Wirdah, 27, is a housewife who resides in Srengseng, West Jakarta with her husband and son:
It has been more than a week since I ran out of tap water!
Worse, my artesian well dried up long before the water supply was apparently cut by the city-owned tap water company.
It is really terrible. This has been the worst water problem since I have lived in this area. There is no water at all at our home.
What is really bad is the insulting gossip by the people in our unfriendly neighborhood, because I always have to beg for a bucket of water from them each day.
We had to leave our home and go to my parents' house, which still has water. We have been living with them for almost a week. At least, I can take a bath and drink water here.
I am just so upset by the disrupted water supply, which just gets worse every year.

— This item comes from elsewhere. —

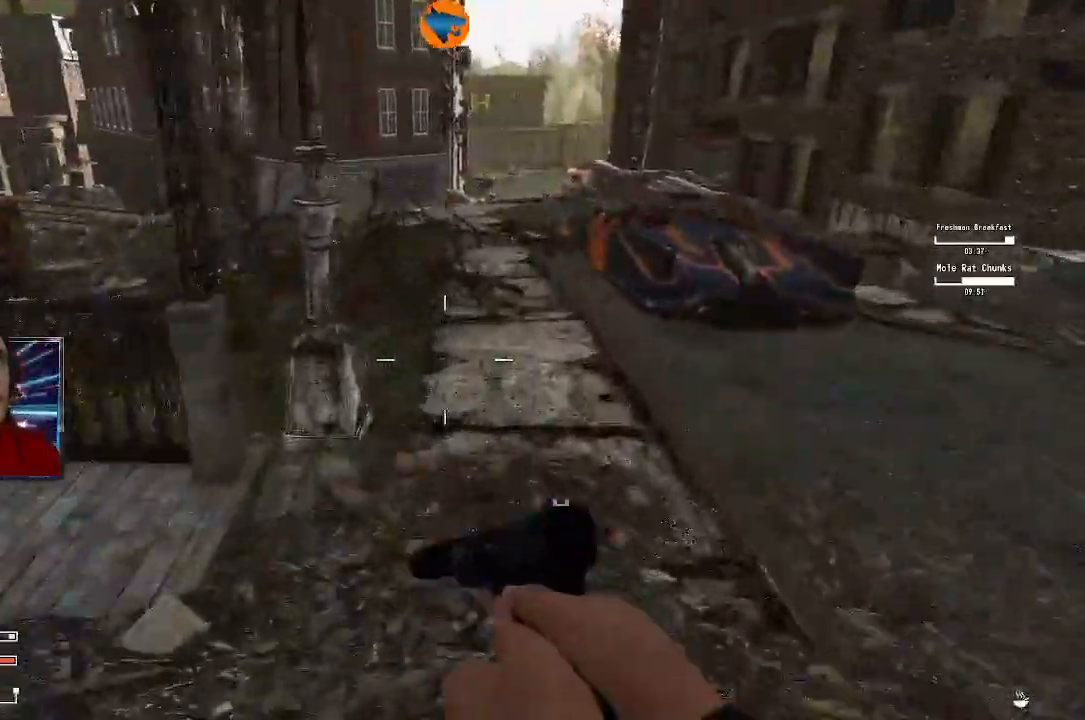
{"buttons": [], "left_stick": "up", "right_stick": "left", "events": [[367, "right_stick", "left"]]}
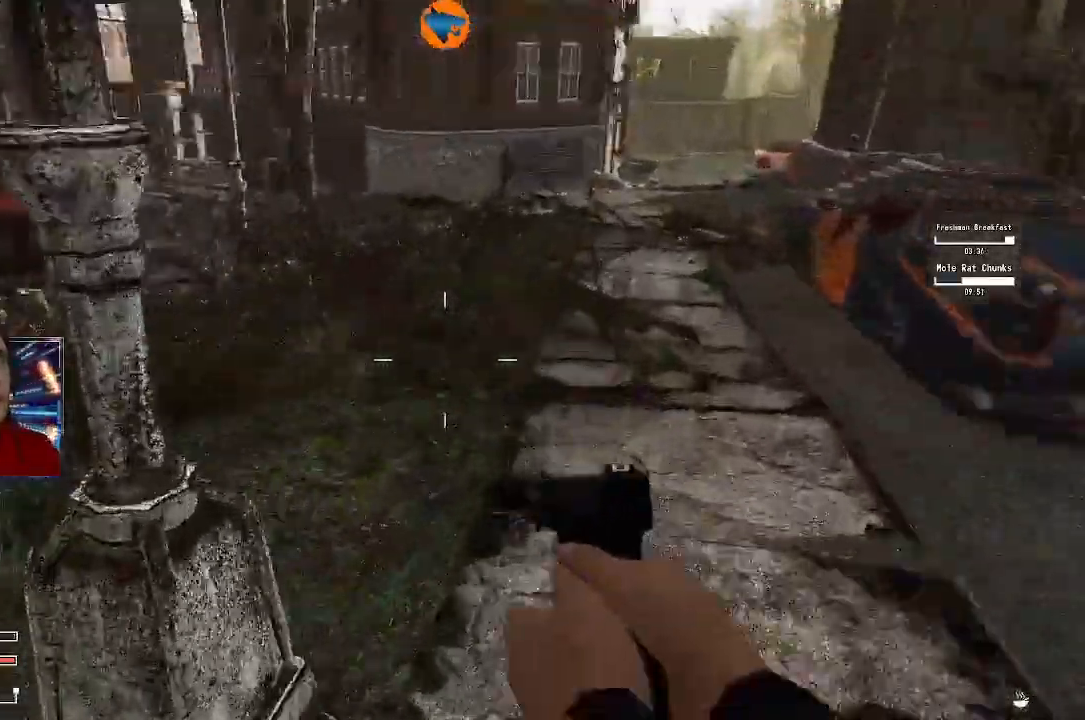
{"buttons": [], "left_stick": "up", "right_stick": "left", "events": []}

Why should I even pay my bill?
Agus, 35, is a tailor in Bogor. He lives there with his wife and three children:
I think the water shortage this year is the worst I have ever experienced. Everyone in my kampung has the same problem. It's a very sad state of affairs for us and our country.
I have to beg almost every day for clean water from other neighbors who still have water. Some of their wells are more than 15 meters deep so they still have water.
I don't have enough money to pay for a deeper well, so I have to cope with the consequences.
My children's need for water is my priority, particularly for bathing and drinking. For myself it's no problem to bathe or wash clothes in the nearby river, despite the dirty water.
I have no choice, but I'm not alone. I don't have any idea what we will do if this drought goes on much longer.
Bagas, 29, is a kindergarten teacher at a private school in Salemba, Central Jakarta. He lives on Jl. Percetakan Negara, Central Jakarta with his sisters:
Thank God, I don't have serious problems dealing with tap water supply at home.
Water continues to flow from our well still. Normally, in the morning, the water supply is not flowing very well.
I am pretty sure the rest of my neighborhood is also fine. As far as I know, there are no major problems with the water supply.
Upon observing the situation here, I don't worry too much about the water shortage, despite the fact that some places in the city and nationwide have big problems as a result of the longer dry season.